The optimal Causal FIR Wiener filter

Posted On March 15, 2019May 18, 2019 By Christopher Hogstrom

Being an engineer, you’ve probably come across lowpass, highpass, and bandpass filters. Such filters are designed by specifying requirements on their frequency response such as the passband ripple, side lobe attenuation, and cutoff frequency. These filters work well for a wide variety of applications and are used extensively in engineering, however, they are not guaranteed to be the best filters for estimating a signal in a noisy environment. If the filters we learned in college can’t guarantee the best estimation of our desired signal is there a filter that can? This is the question that Norbert Wiener set out to answer back in the 1940s.

Wiener approached the problem differently, instead of assuming our observed signal was deterministic he thought of the observed signal as a stochastic process (a process that produces random variables indexed by time). This is a valid assumption because all observed signals contain noise which is generated by a random process and makes all observed signals stochastic. Thus the observed signal can be represented as

$x(n) = d(n) + v(n)$

where $n$ is a sample in time, $d(n)$ is the desired signal, and $v(n)$ is the random noise term. Wiener decided that the best filter for estimating the desired signal would be the one which minimized the mean squared error (MSE). This means that on average, the designed filter would be better than all other filters at reducing the error or difference between the desired signal and the estimate of the signal. In order to solve this problem, Wiener made one key simplifying assumption, the observed signal and noise are jointly wide sense stationary (WSS) processes. A WSS process is a process with a constant mean and whose autocorrelation function depends only on the time lag. In other words, the first and second order statistics are time invariant.

In this post, we show the FIR Wiener filter derivation, briefly discuss Wiener filter applications, and provide practice problems whose solutions are available for download.

Post Notations

Let $E\{\cdot\}$ , $\hat{d}$ and $r_d(k)$ represent the expectation operator, the estimate of $d$ , and the autocorrelation function of $d$ respectively. The expectation operator returns the expected value or mean of a random variable. The estimate of the desired signal is found by filtering the observed signal $x$ with our Wiener filter as follows

$\hat{d}(n) = \sum_{\ell=0}^{p-1}w(\ell)x (n-\ell)$

where $p$ is the number of filter coefficients.

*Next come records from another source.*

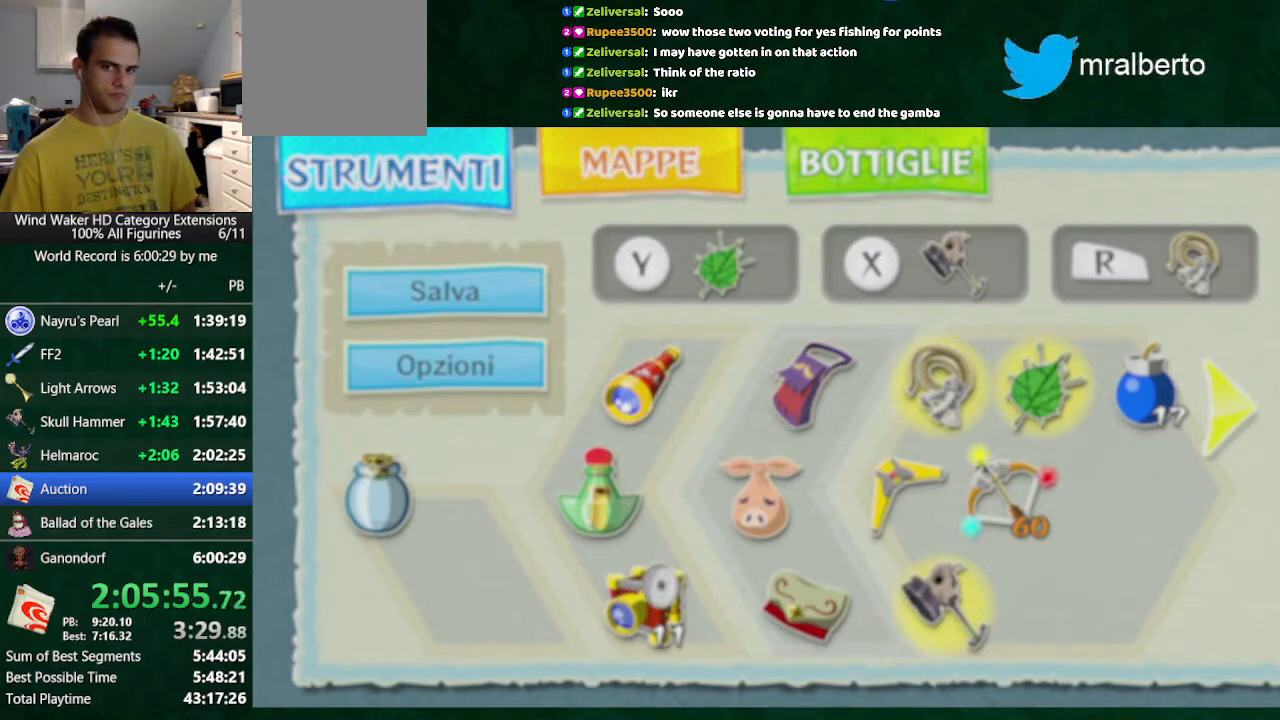
{"buttons": [], "left_stick": "center", "right_stick": "center", "events": [[67, "A", "up"]]}
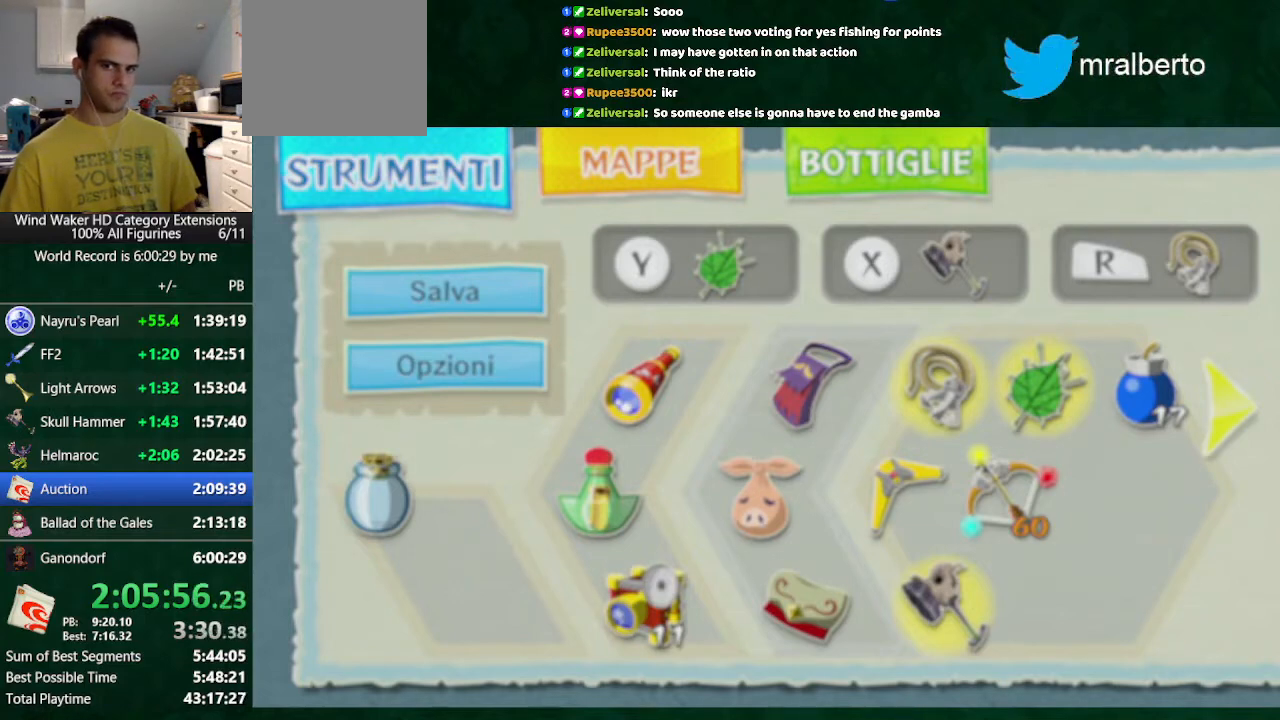
{"buttons": [], "left_stick": "center", "right_stick": "center", "events": [[67, "DPAD_DOWN", "down"], [133, "DPAD_DOWN", "up"], [267, "DPAD_DOWN", "down"], [333, "DPAD_DOWN", "up"], [433, "DPAD_DOWN", "down"], [467, "DPAD_DOWN", "up"]]}
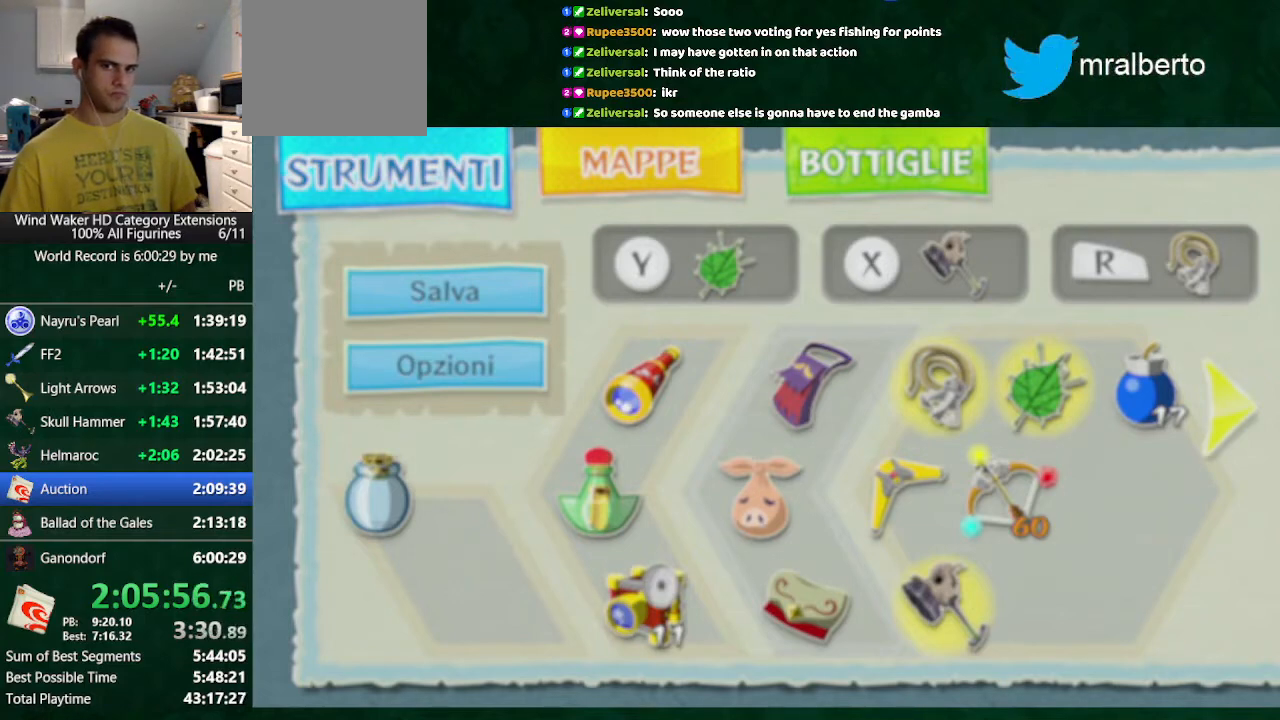
{"buttons": [], "left_stick": "center", "right_stick": "center", "events": [[100, "DPAD_DOWN", "down"], [167, "DPAD_DOWN", "up"]]}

The autocorrelation function is defined as

$r_d(k) = E\{d(n)d^*(n-k)\}$ .

Let the error be defined as the difference between the desired signal and the estimate of the desired signal

$e(n) = d(n) - \hat{d}(n)$

and the MSE be defined as

$\zeta = E\{e(n)^2\}$ .

Finally, let $\cdot^*$ represent the complex conjugate operator.

Common Questions

Two common questions come up when deriving the Wiener filter. The first is if we define the error to be the difference between the desired signal and the estimate of the desired signal does that mean we already have access to an uncorrupted desired signal? No, in real life all we have is the corrupted signal. We use the desired signal in our derivation as a mathematical trick and, as you will see, the optimal filter coefficients depend on the statistical properties of the desired signal (which might be known or estimated) rather than on the desired signal itself.

The second question that often comes up is why not minimize the magnitude of the error instead of the mean squared error? The answer is simple, minimizing the magnitude of the error is much more difficult and complex because the function is not differentiable everywhere. Because squaring the error is a monotonic function, minimizing the squared error gives an equivalent answer. The squared error is differentiable everywhere so the optimal coefficients can be found by taking the derivative and setting it equal to zero.

Causal FIR Wiener Filter Derivation

We now take the derivative of $\zeta$ with respect to the conjugate of a filter coefficient (see if you can figure out why it’s with respect to the conjugate and put the answer in the comments) and set it equal to zero.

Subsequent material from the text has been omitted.